(Excerpts from a dataset):
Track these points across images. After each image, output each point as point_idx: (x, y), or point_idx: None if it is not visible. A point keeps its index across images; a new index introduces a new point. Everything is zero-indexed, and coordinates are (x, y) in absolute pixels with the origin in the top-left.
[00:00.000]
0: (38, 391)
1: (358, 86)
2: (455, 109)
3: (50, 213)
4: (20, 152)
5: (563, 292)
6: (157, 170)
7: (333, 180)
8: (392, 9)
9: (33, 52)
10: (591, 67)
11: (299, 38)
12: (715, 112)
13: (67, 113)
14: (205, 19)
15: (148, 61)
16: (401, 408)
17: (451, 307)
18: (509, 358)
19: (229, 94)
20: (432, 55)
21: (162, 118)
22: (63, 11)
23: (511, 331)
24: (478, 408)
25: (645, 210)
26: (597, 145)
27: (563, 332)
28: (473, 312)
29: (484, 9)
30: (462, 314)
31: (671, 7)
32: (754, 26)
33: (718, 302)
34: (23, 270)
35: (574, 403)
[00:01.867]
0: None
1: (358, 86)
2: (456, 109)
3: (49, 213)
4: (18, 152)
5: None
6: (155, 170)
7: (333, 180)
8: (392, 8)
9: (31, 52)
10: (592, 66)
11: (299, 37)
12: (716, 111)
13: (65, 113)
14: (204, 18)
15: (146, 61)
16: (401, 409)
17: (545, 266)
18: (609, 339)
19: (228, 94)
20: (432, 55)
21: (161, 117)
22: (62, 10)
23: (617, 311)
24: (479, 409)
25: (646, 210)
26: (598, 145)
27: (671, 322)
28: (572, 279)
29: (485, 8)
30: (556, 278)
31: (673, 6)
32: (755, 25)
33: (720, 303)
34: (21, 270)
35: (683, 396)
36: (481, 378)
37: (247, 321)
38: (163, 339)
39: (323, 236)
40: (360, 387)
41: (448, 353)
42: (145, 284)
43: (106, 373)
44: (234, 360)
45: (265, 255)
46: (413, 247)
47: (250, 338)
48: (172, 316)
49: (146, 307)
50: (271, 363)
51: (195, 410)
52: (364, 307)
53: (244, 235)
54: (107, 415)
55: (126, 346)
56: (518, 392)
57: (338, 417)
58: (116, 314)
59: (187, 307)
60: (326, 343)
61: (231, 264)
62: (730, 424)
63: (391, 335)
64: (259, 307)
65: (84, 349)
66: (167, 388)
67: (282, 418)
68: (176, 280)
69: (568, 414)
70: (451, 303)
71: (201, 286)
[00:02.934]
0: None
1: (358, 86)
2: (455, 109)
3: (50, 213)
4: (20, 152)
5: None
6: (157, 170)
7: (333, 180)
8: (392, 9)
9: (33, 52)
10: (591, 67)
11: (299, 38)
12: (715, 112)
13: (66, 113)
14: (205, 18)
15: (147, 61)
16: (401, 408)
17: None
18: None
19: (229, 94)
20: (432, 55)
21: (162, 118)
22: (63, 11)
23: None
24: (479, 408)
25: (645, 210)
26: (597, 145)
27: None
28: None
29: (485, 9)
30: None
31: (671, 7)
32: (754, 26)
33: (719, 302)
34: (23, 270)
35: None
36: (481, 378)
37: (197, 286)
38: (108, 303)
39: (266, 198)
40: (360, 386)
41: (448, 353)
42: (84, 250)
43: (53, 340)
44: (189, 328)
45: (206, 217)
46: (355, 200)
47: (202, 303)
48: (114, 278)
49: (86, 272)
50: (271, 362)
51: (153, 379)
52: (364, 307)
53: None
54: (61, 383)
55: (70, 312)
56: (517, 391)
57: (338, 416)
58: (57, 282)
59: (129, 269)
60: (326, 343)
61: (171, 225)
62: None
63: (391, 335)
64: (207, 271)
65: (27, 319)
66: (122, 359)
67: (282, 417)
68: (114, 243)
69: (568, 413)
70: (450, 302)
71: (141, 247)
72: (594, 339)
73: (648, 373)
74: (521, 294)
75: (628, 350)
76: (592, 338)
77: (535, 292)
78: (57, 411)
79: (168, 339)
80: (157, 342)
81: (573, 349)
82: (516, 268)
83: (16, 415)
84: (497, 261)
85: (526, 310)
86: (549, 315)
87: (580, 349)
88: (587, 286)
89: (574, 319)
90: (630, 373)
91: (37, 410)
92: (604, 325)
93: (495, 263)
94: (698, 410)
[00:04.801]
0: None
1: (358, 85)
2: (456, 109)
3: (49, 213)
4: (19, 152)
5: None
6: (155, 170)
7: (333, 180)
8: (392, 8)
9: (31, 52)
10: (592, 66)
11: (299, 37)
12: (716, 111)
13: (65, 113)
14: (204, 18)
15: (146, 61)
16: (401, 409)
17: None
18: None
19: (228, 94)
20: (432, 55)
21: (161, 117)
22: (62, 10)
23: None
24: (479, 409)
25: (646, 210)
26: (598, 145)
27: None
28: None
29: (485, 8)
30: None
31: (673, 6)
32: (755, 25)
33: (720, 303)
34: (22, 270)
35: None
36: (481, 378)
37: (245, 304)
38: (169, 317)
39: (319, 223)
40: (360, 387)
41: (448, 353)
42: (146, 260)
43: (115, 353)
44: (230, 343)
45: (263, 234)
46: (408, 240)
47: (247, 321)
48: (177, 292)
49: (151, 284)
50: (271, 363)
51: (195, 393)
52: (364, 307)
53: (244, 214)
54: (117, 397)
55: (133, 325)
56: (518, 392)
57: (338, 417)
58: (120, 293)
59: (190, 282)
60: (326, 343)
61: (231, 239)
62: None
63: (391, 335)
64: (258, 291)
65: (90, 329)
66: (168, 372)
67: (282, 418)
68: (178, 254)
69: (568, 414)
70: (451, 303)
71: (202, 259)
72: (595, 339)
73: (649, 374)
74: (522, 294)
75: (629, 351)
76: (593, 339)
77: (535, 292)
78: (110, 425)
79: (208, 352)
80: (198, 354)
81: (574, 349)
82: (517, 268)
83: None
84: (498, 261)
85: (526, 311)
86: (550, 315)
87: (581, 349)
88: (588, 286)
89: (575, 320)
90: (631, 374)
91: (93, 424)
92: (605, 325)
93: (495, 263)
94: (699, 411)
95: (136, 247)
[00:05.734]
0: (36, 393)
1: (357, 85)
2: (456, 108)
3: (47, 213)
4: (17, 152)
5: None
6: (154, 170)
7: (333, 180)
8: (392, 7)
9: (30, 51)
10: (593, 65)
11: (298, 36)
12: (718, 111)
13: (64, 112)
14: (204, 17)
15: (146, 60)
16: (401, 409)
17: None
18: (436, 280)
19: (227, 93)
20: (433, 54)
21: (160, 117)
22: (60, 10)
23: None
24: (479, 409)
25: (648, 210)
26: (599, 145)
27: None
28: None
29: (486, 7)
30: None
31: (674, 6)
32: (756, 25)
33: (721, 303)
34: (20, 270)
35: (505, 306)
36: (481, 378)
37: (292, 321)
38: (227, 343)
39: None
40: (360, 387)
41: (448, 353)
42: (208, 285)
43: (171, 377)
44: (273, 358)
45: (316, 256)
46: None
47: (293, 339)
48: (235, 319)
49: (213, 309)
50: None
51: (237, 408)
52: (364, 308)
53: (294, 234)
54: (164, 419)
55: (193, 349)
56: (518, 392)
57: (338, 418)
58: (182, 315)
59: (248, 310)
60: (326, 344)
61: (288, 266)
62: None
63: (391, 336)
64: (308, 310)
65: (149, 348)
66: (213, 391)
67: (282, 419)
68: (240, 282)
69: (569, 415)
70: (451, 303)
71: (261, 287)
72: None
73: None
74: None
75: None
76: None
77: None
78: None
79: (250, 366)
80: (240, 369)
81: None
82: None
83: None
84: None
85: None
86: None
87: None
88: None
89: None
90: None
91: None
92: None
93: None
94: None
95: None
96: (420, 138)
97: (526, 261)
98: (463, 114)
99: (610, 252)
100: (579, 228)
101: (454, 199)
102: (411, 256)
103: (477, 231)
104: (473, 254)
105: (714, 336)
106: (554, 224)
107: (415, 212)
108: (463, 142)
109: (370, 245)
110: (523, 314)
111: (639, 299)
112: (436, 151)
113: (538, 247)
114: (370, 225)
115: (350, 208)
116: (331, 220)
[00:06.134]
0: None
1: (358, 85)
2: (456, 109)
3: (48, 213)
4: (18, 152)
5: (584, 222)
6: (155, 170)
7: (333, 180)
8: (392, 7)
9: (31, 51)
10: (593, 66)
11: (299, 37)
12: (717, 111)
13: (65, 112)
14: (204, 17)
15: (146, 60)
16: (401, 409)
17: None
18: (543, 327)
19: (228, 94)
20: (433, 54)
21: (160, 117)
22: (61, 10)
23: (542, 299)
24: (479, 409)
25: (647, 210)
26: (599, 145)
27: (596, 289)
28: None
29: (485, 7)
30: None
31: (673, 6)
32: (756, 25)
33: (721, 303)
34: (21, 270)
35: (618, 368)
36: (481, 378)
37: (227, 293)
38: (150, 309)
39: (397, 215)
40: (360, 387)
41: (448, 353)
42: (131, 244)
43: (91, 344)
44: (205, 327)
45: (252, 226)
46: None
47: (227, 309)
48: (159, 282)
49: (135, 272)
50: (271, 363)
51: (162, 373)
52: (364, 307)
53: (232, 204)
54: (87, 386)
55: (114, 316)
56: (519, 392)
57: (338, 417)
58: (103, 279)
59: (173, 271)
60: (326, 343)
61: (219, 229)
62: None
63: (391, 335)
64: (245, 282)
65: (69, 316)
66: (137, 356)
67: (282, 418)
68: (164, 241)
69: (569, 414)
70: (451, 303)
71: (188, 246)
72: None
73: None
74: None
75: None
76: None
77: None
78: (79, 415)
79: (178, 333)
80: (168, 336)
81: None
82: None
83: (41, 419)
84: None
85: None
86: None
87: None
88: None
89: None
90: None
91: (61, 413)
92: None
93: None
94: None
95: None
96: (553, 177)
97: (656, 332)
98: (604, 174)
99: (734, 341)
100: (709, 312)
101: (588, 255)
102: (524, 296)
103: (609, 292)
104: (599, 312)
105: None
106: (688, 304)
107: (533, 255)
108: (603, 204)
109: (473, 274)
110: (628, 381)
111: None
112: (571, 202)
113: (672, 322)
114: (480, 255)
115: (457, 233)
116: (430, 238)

(Task):
Above are the records; repeat exactly the lines from the one holding "47: (250, 338)" down to the one holding "71: (201, 286)", end lines included.

(Response for this exercise):
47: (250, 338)
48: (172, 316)
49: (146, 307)
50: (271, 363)
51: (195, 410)
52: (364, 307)
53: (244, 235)
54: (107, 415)
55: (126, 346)
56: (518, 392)
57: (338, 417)
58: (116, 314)
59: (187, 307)
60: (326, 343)
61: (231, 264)
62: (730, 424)
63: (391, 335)
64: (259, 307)
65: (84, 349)
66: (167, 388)
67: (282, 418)
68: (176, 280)
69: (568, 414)
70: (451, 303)
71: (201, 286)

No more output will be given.